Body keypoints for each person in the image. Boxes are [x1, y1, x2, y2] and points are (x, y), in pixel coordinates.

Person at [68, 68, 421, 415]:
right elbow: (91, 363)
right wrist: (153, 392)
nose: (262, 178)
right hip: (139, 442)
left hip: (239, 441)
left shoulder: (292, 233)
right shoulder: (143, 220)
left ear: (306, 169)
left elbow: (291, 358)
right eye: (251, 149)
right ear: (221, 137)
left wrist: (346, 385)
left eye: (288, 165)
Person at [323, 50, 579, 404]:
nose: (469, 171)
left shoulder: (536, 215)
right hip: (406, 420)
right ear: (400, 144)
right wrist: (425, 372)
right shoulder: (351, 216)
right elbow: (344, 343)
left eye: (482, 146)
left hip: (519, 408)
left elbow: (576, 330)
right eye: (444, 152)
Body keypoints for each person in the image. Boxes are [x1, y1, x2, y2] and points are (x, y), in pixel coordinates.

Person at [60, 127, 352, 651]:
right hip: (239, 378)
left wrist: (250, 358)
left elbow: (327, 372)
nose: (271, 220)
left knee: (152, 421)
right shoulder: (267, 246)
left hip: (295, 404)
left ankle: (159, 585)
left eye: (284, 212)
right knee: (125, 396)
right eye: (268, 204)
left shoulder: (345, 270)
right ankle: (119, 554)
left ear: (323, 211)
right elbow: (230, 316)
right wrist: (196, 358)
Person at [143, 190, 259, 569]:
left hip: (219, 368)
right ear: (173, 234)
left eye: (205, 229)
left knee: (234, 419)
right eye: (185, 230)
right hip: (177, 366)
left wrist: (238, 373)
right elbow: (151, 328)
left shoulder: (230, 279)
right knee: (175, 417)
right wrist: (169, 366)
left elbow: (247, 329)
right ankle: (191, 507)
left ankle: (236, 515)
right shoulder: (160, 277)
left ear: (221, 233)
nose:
...
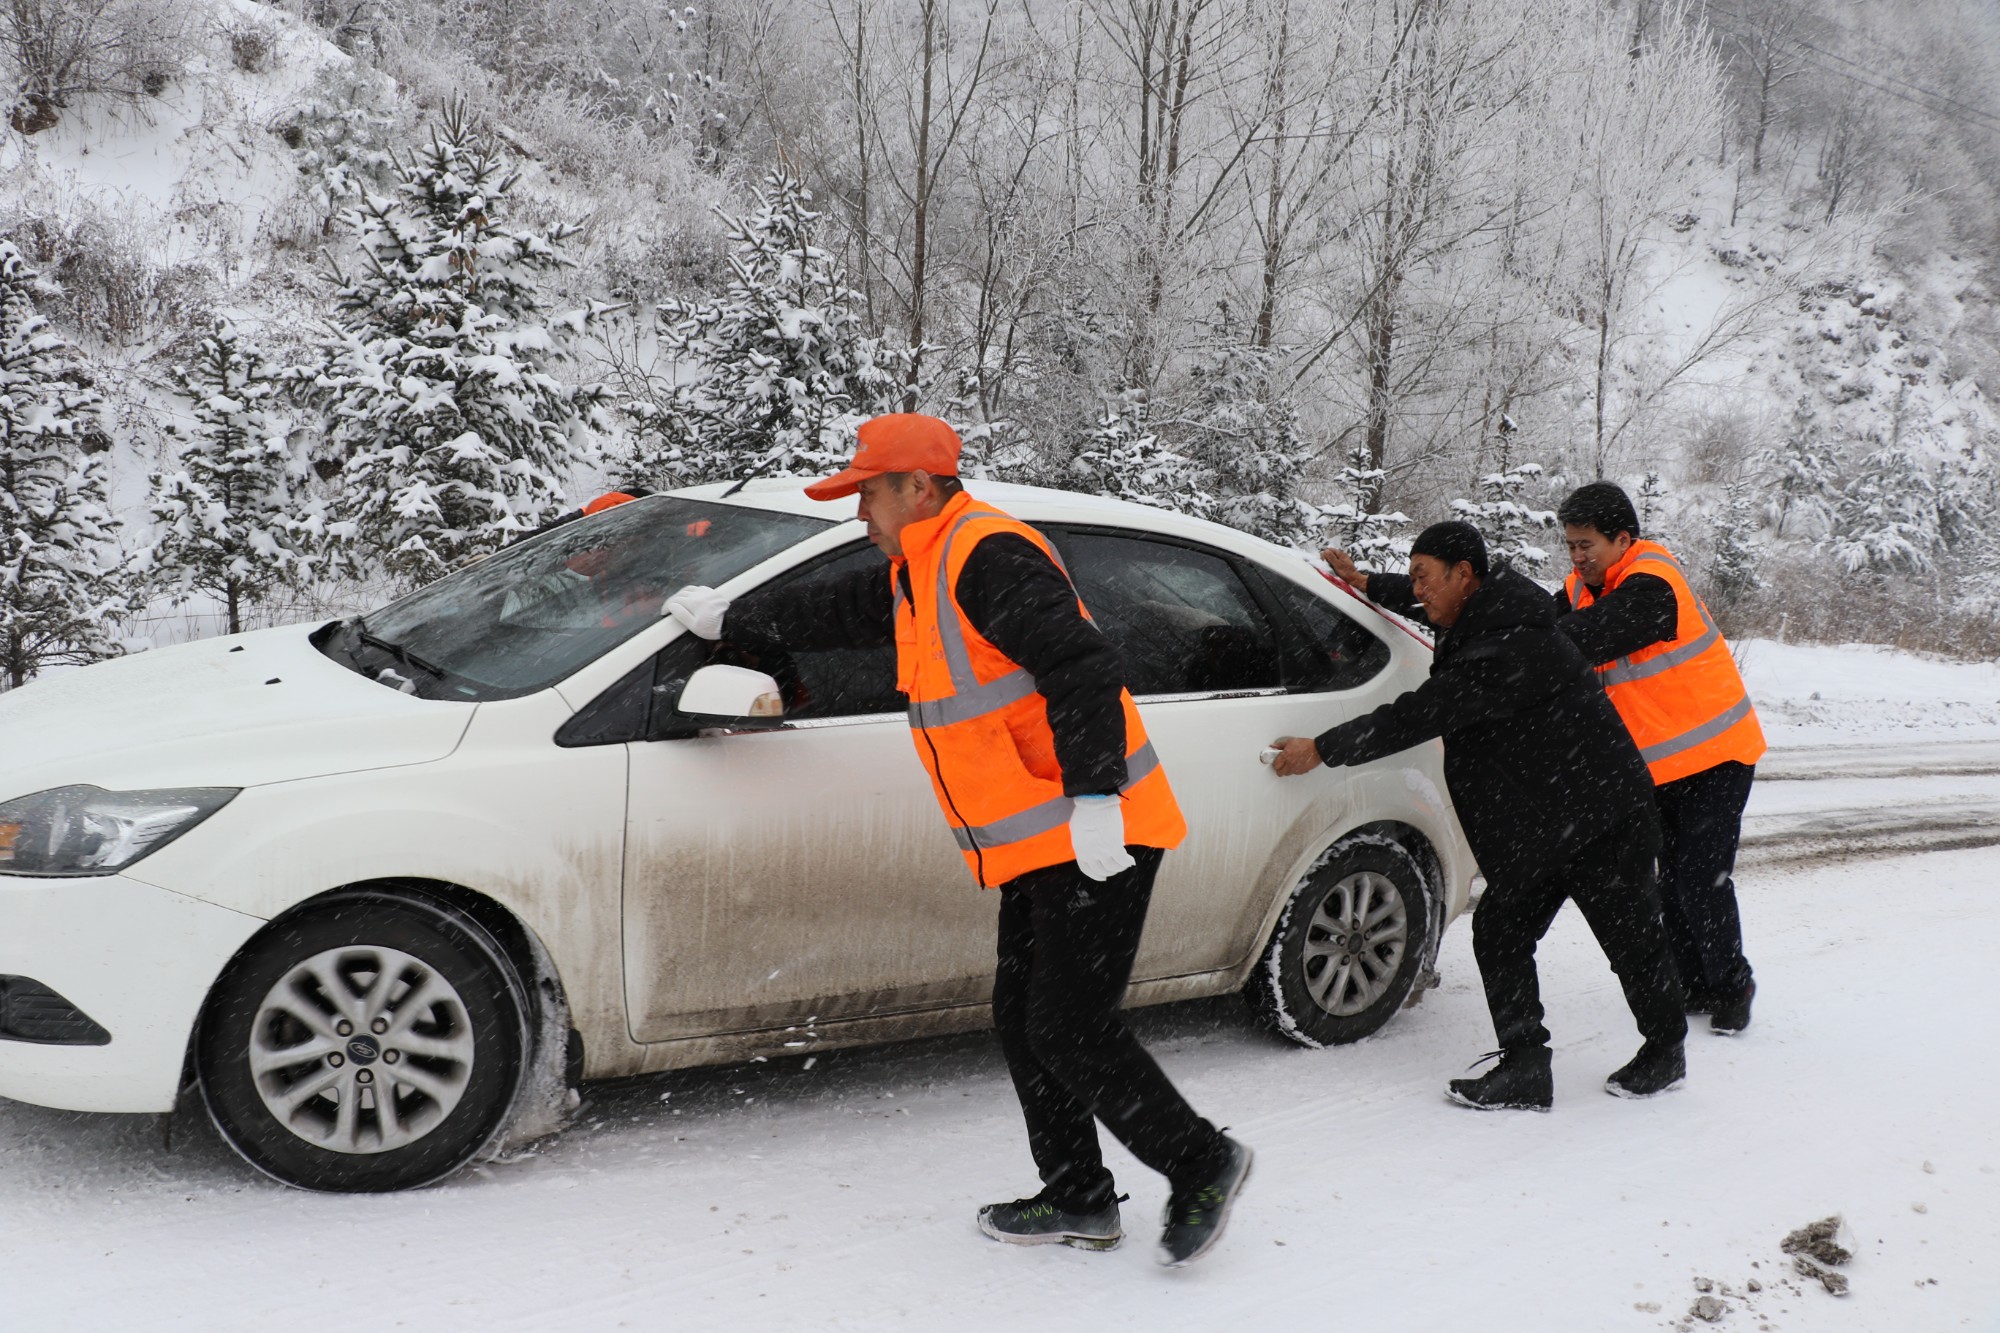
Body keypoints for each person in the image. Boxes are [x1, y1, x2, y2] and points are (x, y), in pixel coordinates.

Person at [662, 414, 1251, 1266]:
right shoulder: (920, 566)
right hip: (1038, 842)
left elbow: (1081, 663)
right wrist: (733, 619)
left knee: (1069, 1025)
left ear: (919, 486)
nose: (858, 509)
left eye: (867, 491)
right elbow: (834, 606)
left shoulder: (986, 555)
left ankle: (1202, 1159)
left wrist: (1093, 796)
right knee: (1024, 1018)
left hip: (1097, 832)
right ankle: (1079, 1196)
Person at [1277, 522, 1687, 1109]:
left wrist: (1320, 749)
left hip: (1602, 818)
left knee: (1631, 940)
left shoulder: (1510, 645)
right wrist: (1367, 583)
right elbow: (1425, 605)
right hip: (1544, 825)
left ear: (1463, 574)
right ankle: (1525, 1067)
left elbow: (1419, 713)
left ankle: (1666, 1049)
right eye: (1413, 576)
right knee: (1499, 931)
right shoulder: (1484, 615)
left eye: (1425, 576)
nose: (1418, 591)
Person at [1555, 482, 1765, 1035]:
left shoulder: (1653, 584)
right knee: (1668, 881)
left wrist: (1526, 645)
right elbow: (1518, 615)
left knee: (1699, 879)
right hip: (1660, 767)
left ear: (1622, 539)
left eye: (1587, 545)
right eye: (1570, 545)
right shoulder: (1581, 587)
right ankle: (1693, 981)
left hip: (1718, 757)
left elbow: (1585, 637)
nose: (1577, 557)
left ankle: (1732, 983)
---
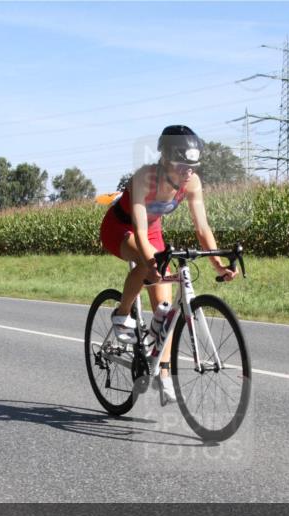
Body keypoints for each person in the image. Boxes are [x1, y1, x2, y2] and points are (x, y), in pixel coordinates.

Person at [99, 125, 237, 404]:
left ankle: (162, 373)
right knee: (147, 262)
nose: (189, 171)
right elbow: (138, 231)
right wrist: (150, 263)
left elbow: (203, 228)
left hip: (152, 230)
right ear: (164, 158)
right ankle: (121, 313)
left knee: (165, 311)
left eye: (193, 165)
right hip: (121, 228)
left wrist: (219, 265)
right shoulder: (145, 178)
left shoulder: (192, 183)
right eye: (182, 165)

• Required work
Please work out how many lines in the listing above contain the string "nose", and answer with that number only.

• Written reply
8